Q7: Do members need to participate if they are already employed?
A: Members who are already working at least 80 hours per month do not need to engage in additional activities, but may need to report monthly compliance. For members who have earned income equivalent to at least 80 hours a month at minimum wage, AHCCCS will limit reporting requirements as much as possible.
Q8: How many AHCCCS members will participate in AHCCCS Works?
A: An estimated 120,000 current AHCCCS members will be required to comply with AHCCCS Works community engagement requirements.
Q9: How do members report community engagement hours?

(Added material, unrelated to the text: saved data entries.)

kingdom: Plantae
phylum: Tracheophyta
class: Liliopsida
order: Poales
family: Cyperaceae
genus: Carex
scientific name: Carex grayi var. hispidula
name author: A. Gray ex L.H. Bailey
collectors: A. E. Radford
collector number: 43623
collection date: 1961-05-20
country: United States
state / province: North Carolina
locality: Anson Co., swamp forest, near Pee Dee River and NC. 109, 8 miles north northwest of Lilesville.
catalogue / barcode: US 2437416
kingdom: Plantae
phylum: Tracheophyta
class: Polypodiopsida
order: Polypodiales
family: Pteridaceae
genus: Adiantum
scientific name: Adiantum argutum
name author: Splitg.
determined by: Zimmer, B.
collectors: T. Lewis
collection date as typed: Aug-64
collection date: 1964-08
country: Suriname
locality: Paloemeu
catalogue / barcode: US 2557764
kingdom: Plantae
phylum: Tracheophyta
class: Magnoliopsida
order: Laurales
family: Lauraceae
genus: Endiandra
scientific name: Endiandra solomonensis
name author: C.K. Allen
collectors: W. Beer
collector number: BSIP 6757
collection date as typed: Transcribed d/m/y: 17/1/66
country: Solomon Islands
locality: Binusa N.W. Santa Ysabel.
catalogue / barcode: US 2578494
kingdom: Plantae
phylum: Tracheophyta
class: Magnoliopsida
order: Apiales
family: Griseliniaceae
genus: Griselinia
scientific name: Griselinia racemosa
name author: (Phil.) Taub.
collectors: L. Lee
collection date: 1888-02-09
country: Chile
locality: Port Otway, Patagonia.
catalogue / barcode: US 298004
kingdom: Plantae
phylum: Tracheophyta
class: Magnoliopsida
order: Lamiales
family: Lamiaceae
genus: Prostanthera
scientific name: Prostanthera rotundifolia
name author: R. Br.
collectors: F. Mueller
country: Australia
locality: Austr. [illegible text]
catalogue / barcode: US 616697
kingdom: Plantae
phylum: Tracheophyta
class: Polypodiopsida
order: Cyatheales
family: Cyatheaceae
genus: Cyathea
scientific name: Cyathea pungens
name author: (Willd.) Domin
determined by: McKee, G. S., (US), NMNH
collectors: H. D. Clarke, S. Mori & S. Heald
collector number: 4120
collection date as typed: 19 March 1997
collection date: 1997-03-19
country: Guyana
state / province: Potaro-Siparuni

A: AHCCCS Works members must complete at least 80 hours per month of community engagement activities and report them by the 10th day of the following month online, by mail, by phone and in person. More details about how to report hours will be coming.
Q10: What happens if a member does not report enough hours or misses the monthly deadline?
A: A member who does not report at least 80 hours of community engagement by the 10th day of the following month will be suspended from AHCCCS coverage for a two-month period.
The two-month suspension will occur on the first day of the month after AHCCCS sends the Notice of Suspension, unless the member reports and verifies that there was good cause (such as family emergency or natural disaster) for non-compliance or initiates an appeal of the suspension.
Q11: Do members lose AHCCCS benefits during the suspension period?
A: Members will not receive AHCCCS benefits during the two-month suspension period. However, a member’s coverage may be reinstated at any point during the suspension period if the member is no longer subject to the requirements (for example, if the member qualifies for an exemption at any point during the suspension period).
Q12: Do members need to reapply for AHCCCS coverage after the suspension period?
A: No. After the two-month suspension period, a member’s AHCCCS coverage will be automatically reinstated as long as they meet all other Medicaid eligibility criteria.
Q13: Can a member complete annual AHCCCS renewal during the suspension period?
A: Yes. A member’s annual redetermination will not be impacted by a non-compliance suspension.